3DNA Forum

Welcome => Feature requests => Topic started by: auffinger on August 04, 2012, 02:31:03 pm

Title: chain continuation character in analyze
Post by: auffinger on August 04, 2012, 02:31:03 pm
Hi Xiang-Jun,

Went just through a few options.
In the analyze file, you insert the '-' character when a strand is not broken and 'x' when its broken.
Then a new chain starts. May be you could add a third '+' character for these residues ?
This is a really minor point.

Also, for the same strand P...P and C1'...C1' distances, could you add two decimals instead of one?
This could be convenient for some applications.

Best,

Pascal
Title: Re: chain continuation character in analyze
Post by: xiangjun on August 04, 2012, 03:01:52 pm
Quote
In the analyze file, you insert the '-' character when a strand is not broken and 'x' when its broken.
Then a new chain starts.

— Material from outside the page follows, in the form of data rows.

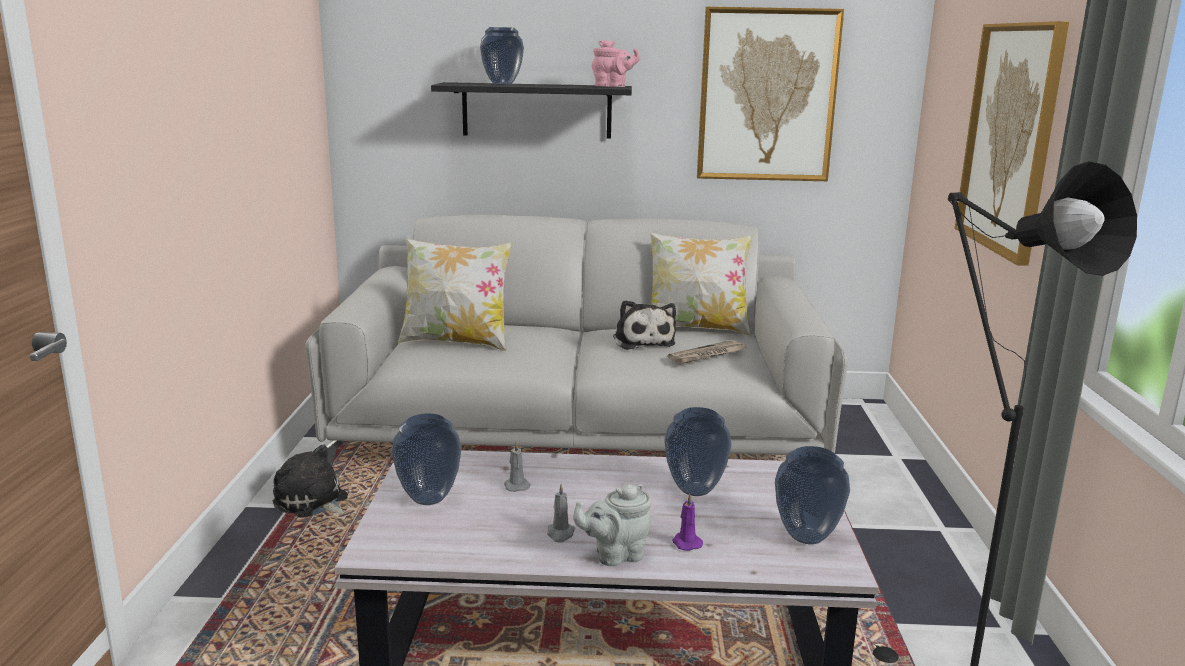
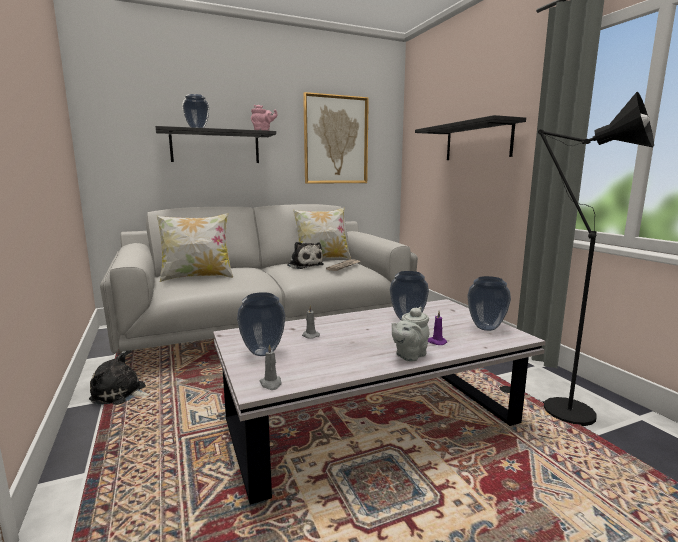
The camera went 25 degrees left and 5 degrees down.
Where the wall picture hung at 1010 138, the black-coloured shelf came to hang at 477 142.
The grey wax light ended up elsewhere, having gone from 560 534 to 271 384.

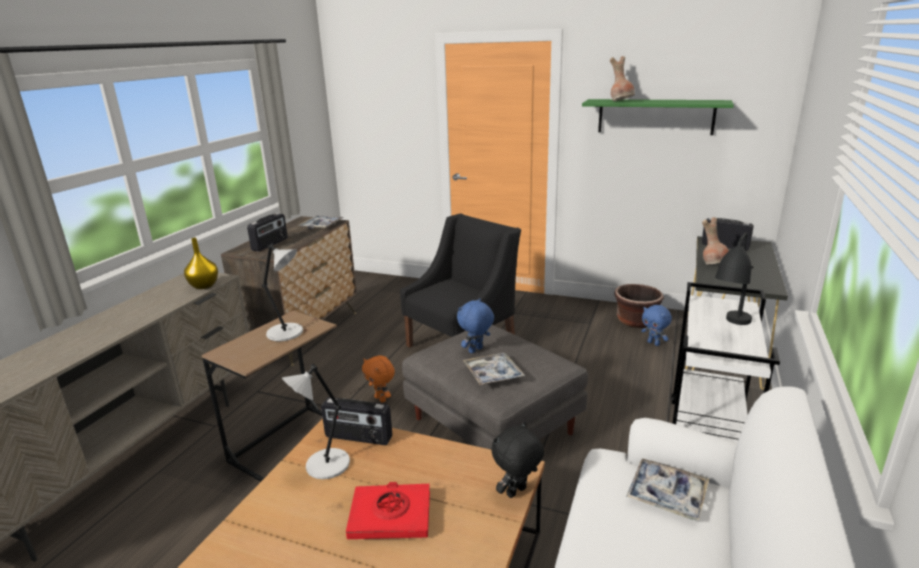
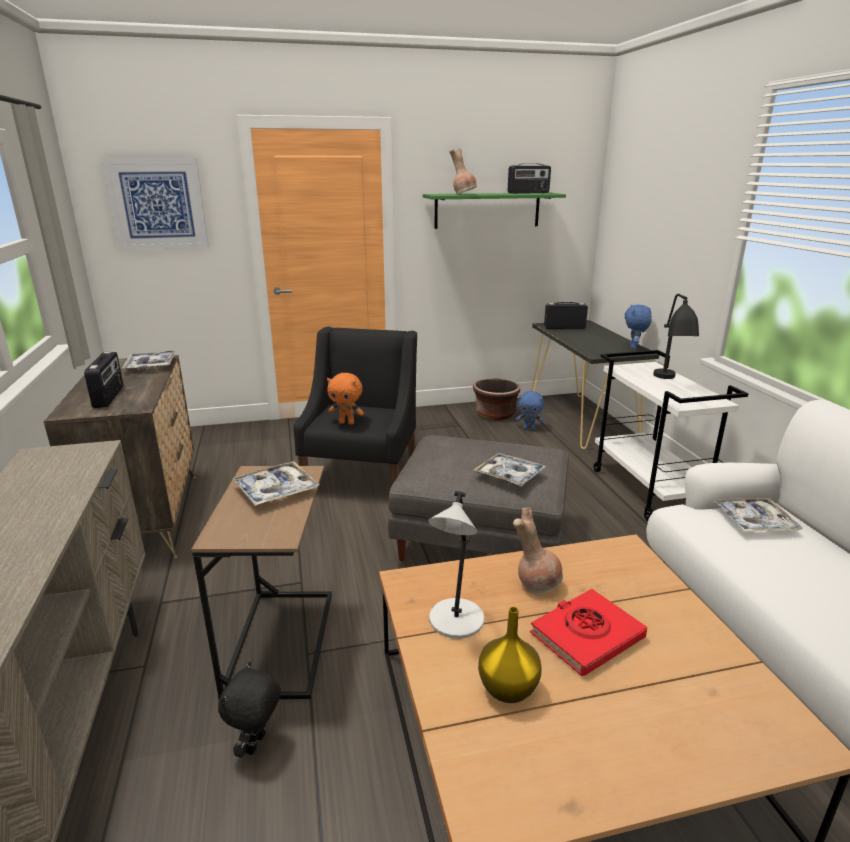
The camera went 35 degrees left and 0 degrees up.
The brownish vase ended up elsewhere, having gone from 714 263 to 537 584.
The yellow vase ended up elsewhere, having gone from 204 285 to 507 688.
Where the grey table lamp stood at 287 333, the carrying tray came to stand at 276 490.
The blue-coloured cuddly toy ended up elsewhere, having gone from 476 350 to 634 348.
The orange cuddly toy ended up elsewhere, having gone from 381 399 to 347 423.
The radio receiver ended up elsewhere, having gone from 358 437 to 528 193.
The black-coloured cuddly toy ended up elsewhere, having gone from 517 493 to 257 744.
The second view gained the wall picture at 158 204.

May be you could add a third '+' character for these residues ?
Could you provide an example?

Quote
Also, for the same strand P...P and C1'...C1' distances, could you add two decimals instead of one?
Done -- the distribution will be updated after clarification of the above point.

Xiang-Jun
Title: Re: chain continuation character in analyze
Post by: auffinger on August 05, 2012, 01:06:10 pm
Well, normally after a 'x' character a new chain starts, so this is easy. Yet putting a '+' instead of a '-' at these positions seems more informative to me although it looks like a detail. A '+' should then appear for the first residue of a structure. Hence, you would have a specific marker for all 3' and 5' residues.
Of course, an isolated residue can be found and you would have to chose between '+' and 'x' (I suggest '+').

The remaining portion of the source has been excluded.